In Ahmedabad England inexcusable played one spinner, and when Ian Bell decided he was going to try and hit a six first ball of his winter, the writing was on the wall. England then regrouped, huddled and came up with a way to turn things around, and from the outside it looked as though the formula for this was very simply. The batsmen were told to occupy the crease, and we then picked a balanced attack which co-insided with our bowlers out-bowling India’s.
England also had the luxury of James Anderson who looked streets ahead any seamer on either team. Who would have thought Anderson could have developed such a skill level in a part of the world where not too many men from Burney have succeeded!
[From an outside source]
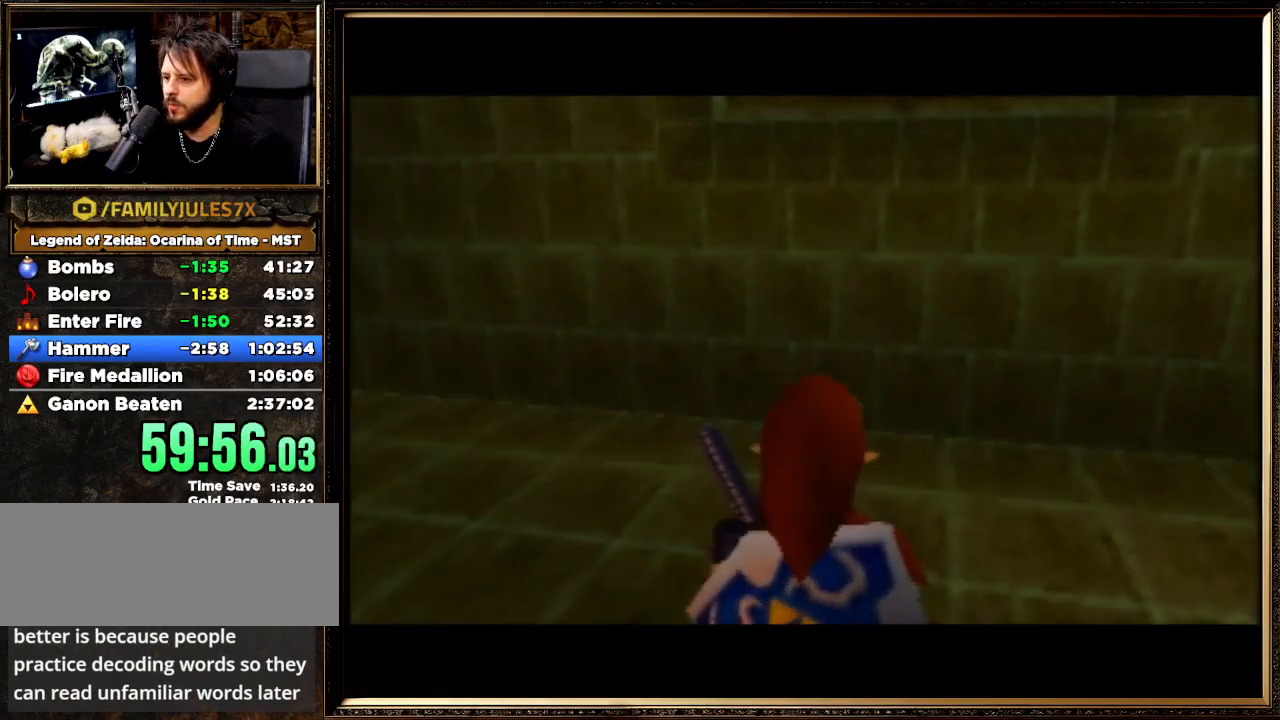
{"buttons": ["R1"], "left_stick": "right", "events": [[400, "C_DOWN", "down"], [467, "R1", "down"], [500, "C_DOWN", "up"]]}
Cook might not have been born a natural captain, but England have someone that will give 100% dedication and professionalism, and he will lead from the front through performance. Actions speak louder than words and his teammates will respect this fact, especially when he is churning out big hundreds at what appears to be every ground the team bus parks at.
With Cook taking over the armband he has now found the right place for himself in the field (mid-off), but more importantly Ian Bell too. A brilliant short-leg is hard to come by and Bell is just that. He may be reluctant to go in there, but when you play two spinners in this part of the world, your close in fielders have just as much value as your slip fielders on a fast track, if not more. And it was good to see Bell show his true class with an important century on the final day of the series.
Looking further ahead you would expect England to win back to back series against New Zealand before the old enemy land in July for a five match Test series. With the retirement of Ricky Ponting the visitors will be relying on Michael Clarke and Michael Hussey to score the volume of runs that they are currently doing. Even if these two men continue their remarkable form it’s hard to see anything other than England making it three Ashes series in a row. Wouldn’t that be fun!
Congratulations to Bradley Wiggins on winning SPOTY on Sunday night. British sport is as healthy as ever and it makes you proud as a fan to look back on 2012 a year that will live long with everyone. You could just tell Roy Hodgson was enjoying his night on the front row, but he looked very thankful Gary didn’t interview him on a night that was meant for celebration.